[Opening Data for this task section]
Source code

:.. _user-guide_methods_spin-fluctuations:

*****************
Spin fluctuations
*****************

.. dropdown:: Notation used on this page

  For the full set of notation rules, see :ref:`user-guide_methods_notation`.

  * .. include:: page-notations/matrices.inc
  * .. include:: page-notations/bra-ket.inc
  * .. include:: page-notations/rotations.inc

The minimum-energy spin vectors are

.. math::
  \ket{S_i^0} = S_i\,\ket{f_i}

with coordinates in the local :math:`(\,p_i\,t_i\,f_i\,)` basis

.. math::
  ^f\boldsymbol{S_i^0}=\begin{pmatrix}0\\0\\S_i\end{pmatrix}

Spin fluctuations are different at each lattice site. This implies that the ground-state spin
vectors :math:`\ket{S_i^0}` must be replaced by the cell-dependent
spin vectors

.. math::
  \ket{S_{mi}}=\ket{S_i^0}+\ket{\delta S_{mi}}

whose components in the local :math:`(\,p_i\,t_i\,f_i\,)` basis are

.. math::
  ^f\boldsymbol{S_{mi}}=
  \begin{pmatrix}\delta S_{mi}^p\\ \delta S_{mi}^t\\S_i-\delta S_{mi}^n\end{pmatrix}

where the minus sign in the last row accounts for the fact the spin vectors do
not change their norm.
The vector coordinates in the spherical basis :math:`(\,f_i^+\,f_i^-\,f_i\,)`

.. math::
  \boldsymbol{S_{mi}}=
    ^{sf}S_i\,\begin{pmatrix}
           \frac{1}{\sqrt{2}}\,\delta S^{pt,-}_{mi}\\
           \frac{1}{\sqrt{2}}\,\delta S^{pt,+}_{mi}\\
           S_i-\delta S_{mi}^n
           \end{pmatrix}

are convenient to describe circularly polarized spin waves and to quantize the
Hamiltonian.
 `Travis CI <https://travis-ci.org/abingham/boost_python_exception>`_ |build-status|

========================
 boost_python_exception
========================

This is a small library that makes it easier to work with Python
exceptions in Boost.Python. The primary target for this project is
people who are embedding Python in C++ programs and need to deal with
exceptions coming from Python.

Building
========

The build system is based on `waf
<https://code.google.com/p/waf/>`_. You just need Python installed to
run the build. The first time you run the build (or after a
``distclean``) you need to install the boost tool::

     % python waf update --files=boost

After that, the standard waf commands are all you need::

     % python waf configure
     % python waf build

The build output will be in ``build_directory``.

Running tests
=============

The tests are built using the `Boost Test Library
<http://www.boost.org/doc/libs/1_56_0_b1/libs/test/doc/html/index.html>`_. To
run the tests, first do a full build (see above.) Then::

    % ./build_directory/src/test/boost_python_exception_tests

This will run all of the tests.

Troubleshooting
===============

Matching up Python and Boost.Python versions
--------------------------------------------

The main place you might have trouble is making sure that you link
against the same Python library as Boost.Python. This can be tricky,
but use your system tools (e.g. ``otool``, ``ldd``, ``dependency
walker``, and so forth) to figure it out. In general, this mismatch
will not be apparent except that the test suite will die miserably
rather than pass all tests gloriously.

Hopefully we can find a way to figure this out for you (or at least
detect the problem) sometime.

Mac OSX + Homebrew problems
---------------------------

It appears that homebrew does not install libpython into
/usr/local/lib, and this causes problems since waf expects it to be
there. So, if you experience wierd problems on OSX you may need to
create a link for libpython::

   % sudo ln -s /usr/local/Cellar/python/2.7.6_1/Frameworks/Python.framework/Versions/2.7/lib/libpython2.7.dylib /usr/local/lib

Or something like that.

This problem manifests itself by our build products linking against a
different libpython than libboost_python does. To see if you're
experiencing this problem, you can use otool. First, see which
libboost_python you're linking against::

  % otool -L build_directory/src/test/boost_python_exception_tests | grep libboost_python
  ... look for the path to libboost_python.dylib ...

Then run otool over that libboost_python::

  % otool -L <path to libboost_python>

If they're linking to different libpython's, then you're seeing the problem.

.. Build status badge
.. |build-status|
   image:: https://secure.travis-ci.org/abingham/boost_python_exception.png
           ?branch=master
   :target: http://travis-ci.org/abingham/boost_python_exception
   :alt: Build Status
[Closing Data for this task section]
▶ **Assignment**: Look through the entries above. Copy out every line holding the word "basis".

▶ **Answer to this task**:
with coordinates in the local :math:`(\,p_i\,t_i\,f_i\,)` basis
whose components in the local :math:`(\,p_i\,t_i\,f_i\,)` basis are
The vector coordinates in the spherical basis :math:`(\,f_i^+\,f_i^-\,f_i\,)`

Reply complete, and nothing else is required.